= Work to be completed =
Reproduce each of the following lines without any alteration.

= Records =
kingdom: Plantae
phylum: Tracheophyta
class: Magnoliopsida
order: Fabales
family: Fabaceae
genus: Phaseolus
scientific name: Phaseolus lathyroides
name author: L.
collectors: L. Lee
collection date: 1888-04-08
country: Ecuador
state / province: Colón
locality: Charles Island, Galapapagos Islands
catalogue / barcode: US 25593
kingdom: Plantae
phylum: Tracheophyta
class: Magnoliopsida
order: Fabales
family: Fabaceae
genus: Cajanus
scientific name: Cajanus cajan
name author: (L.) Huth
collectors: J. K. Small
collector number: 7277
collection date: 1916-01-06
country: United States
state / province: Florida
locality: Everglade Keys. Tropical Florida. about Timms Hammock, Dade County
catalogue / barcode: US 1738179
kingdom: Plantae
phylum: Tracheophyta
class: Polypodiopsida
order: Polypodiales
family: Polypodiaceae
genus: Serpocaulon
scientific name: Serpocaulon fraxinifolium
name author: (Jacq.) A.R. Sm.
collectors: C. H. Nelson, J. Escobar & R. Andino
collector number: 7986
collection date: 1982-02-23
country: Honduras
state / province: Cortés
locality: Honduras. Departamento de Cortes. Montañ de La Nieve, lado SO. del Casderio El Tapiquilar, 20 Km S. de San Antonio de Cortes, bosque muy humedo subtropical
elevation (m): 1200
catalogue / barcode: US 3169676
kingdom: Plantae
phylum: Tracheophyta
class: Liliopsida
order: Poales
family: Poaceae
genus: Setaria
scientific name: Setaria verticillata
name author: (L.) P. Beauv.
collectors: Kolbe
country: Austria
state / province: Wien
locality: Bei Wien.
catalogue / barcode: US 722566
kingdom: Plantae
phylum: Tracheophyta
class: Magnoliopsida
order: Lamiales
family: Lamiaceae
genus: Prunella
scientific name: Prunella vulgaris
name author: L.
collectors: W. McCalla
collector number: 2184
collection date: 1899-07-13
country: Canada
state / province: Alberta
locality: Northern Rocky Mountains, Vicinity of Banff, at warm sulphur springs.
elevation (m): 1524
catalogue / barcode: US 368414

= Answer to this problem =
kingdom: Plantae
phylum: Tracheophyta
class: Magnoliopsida
order: Fabales
family: Fabaceae
genus: Phaseolus
scientific name: Phaseolus lathyroides
name author: L.
collectors: L. Lee
collection date: 1888-04-08
country: Ecuador
state / province: Colón
locality: Charles Island, Galapapagos Islands
catalogue / barcode: US 25593
kingdom: Plantae
phylum: Tracheophyta
class: Magnoliopsida
order: Fabales
family: Fabaceae
genus: Cajanus
scientific name: Cajanus cajan
name author: (L.) Huth
collectors: J. K. Small
collector number: 7277
collection date: 1916-01-06
country: United States
state / province: Florida
locality: Everglade Keys. Tropical Florida. about Timms Hammock, Dade County
catalogue / barcode: US 1738179
kingdom: Plantae
phylum: Tracheophyta
class: Polypodiopsida
order: Polypodiales
family: Polypodiaceae
genus: Serpocaulon
scientific name: Serpocaulon fraxinifolium
name author: (Jacq.) A.R. Sm.
collectors: C. H. Nelson, J. Escobar & R. Andino
collector number: 7986
collection date: 1982-02-23
country: Honduras
state / province: Cortés
locality: Honduras. Departamento de Cortes. Montañ de La Nieve, lado SO. del Casderio El Tapiquilar, 20 Km S. de San Antonio de Cortes, bosque muy humedo subtropical
elevation (m): 1200
catalogue / barcode: US 3169676
kingdom: Plantae
phylum: Tracheophyta
class: Liliopsida
order: Poales
family: Poaceae
genus: Setaria
scientific name: Setaria verticillata
name author: (L.) P. Beauv.
collectors: Kolbe
country: Austria
state / province: Wien
locality: Bei Wien.
catalogue / barcode: US 722566
kingdom: Plantae
phylum: Tracheophyta
class: Magnoliopsida
order: Lamiales
family: Lamiaceae
genus: Prunella
scientific name: Prunella vulgaris
name author: L.
collectors: W. McCalla
collector number: 2184
collection date: 1899-07-13
country: Canada
state / province: Alberta
locality: Northern Rocky Mountains, Vicinity of Banff, at warm sulphur springs.
elevation (m): 1524
catalogue / barcode: US 368414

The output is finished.